Norman spoke about taking down down terrorists in a very systematic way. For instance you make money harder to wire and transfer. There goes their funding. You make it hard to talk on any normal way of communication. You take away their communication. When you spread out their leaders in different prisons across the world, or even take care of the leaders in a more permanent manner. There are so many thinks that the US government does to make life so much  more difficult for terrorists. These are probably the things that do the most damage, that the average American citizens don’t even realize.

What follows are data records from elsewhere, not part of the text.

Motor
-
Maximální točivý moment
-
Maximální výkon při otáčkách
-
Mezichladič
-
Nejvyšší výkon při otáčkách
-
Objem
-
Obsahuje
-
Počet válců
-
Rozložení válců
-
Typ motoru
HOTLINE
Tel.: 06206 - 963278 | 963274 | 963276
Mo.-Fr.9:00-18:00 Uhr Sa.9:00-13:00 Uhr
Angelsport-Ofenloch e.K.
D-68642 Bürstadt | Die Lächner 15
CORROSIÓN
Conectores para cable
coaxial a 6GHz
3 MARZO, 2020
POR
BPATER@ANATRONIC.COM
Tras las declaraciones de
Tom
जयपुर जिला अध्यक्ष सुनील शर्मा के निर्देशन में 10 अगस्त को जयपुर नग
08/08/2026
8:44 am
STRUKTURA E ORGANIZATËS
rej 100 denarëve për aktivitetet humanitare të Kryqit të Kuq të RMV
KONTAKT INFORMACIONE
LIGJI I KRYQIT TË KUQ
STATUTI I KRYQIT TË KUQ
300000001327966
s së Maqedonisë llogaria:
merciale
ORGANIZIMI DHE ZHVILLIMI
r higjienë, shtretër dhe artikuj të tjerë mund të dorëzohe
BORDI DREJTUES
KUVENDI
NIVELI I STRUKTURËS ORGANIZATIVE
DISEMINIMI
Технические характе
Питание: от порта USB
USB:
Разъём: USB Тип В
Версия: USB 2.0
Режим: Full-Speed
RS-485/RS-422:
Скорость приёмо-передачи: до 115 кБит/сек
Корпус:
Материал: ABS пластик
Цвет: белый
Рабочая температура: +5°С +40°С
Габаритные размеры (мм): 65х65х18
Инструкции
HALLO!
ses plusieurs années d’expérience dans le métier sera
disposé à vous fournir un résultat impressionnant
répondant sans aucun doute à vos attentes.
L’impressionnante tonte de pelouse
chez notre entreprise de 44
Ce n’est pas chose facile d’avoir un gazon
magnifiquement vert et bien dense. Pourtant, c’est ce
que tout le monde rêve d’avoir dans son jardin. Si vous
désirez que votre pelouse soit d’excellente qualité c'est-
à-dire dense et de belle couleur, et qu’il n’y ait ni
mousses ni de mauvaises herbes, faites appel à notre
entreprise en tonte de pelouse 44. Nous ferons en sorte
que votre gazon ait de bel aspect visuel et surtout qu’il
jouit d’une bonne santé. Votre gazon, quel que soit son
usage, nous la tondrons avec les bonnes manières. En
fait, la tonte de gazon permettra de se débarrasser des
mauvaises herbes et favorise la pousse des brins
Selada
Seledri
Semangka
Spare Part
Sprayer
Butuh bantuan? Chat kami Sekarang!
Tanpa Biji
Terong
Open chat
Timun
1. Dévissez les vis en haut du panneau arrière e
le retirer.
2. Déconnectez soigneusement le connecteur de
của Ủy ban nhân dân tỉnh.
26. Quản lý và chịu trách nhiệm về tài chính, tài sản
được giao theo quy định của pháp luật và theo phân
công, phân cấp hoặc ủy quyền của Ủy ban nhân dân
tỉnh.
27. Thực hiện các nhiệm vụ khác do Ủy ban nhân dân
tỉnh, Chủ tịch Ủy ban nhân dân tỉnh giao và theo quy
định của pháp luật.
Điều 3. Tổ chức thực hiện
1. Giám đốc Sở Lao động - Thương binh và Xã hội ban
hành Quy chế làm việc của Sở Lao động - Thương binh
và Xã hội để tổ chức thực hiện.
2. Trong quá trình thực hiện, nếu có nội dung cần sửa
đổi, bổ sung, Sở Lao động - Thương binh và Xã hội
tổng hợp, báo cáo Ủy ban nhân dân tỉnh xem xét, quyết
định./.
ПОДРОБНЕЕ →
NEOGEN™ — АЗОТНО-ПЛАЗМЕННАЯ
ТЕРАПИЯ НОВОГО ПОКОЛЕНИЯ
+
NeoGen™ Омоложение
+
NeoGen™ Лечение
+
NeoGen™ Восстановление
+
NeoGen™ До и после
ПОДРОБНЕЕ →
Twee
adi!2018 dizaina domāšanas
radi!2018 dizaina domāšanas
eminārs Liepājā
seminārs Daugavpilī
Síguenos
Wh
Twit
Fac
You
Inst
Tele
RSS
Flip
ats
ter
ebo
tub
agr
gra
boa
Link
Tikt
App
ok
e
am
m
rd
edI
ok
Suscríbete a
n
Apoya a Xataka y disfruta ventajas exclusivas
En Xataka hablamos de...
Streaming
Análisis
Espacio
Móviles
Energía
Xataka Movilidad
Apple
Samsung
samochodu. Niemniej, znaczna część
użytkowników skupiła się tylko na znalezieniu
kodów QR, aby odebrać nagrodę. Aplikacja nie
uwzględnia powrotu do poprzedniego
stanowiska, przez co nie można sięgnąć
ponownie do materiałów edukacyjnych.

A factor I never thought about with work the state dept. does is how much red tape they have to cut through. Norman made a joke that the best way for a terrorist cell to evade punishment is to change their name. Thats the easiest thing for them to do, something so easy and simple. I know the government has to follow the same rules as everyone else, but working for a bureaucracy such as the Government must get very frustrating. The work the State dept. never has seemed more rewarding and with Norman’s insight, the audience really felt like they were the good guys.

 

Takedown: Inside the Hunt for Al Qaeda

The New America Foundation is an organization in Washington DC, clearly doing big things; I attended an event there this afternoon, at what seemed like a conversation between old friends (later revealing they ARE old friends). Peter Bergen, a British-American journalist, interviewed Phillip Mudd, who worked in the CIA, and then a liaison for the White House during 9/11.

The event began with Mudd simply introducing himself and how he began his career. Mudd is a graduate from UVA, in English surprisingly enough. He had been turned down several times for a teaching career, and drove up to the CIA gates when he was aware they were hiring. Mudd worked his way up quickly and specialized in South East Asia in intelligence. He began working on Iraq in 1999 and was still involved and a leader during the September 11th attacks. Mudd says he didn’t know how, but as soon as he became aware of the attacks, he knew the world in that moment, changed forever. Throughout his deep involved testimonial of the time, Mudd repeats the phrase “let me blunt” very often. He was honest and even though he has no regrets, he says the time was very emotionally trying. He talks about how the CIA perfected in those years, the art of taking down individual leaders before more could develop. An interesting comment he made revolved around that “art” he mentions. Mudd believes that drug and human traffickers could also be taken down in this manor, claiming the Government isn’t doing enough. Mudd went on to talk about how much the hunt for Bin Ladan weighed on him. He speaks openly about how even though we were killing of these awful men, they still had families, and children whom would never see them again. Mudd also brought up a claim that really weighed with me my metro ride home. He says he believes the CIA has gone into a business of man hunting, and has left its espionage roots. (Mudd is no longer working for the CIA- and is an investment banker in DC). He spoke candidly saying this needs to change, and this is a root problem in not only America, but a lot of Intelligence Agencies across the world.

“Al Qaeda is a movement… not a group” Mudd said. This was something I had not just not been aware of, but didn’t even understand. (even after countless views of Zero Dark Thirty) During this presentation, my knowledge of Al Qaeda grew exponentially. He explained Al Qaeda “cells” and other brief knowledge of the movement in a language not only I could understand, but really enjoyed and found fascinating. That quote really stuck with me as well, changing a lot of my preconceived notions about Al Qaeda.

The talk ended with a question and answer session. There were questions from why isn’t he married, to other organizations America should be worried about. A man praised him on being one of the few CIA officers to acknowledge the pain and suffering children of Al Qaeda leaders have faced. Mudd was no longer part of the CIA during the final capture of Bin Laden, he remarks that he was upset with America and the praise his death recieved. While necessary he says, it was still a death. I really respected this outlook and thought about how much morality this must take….especially for a man so much on the inside.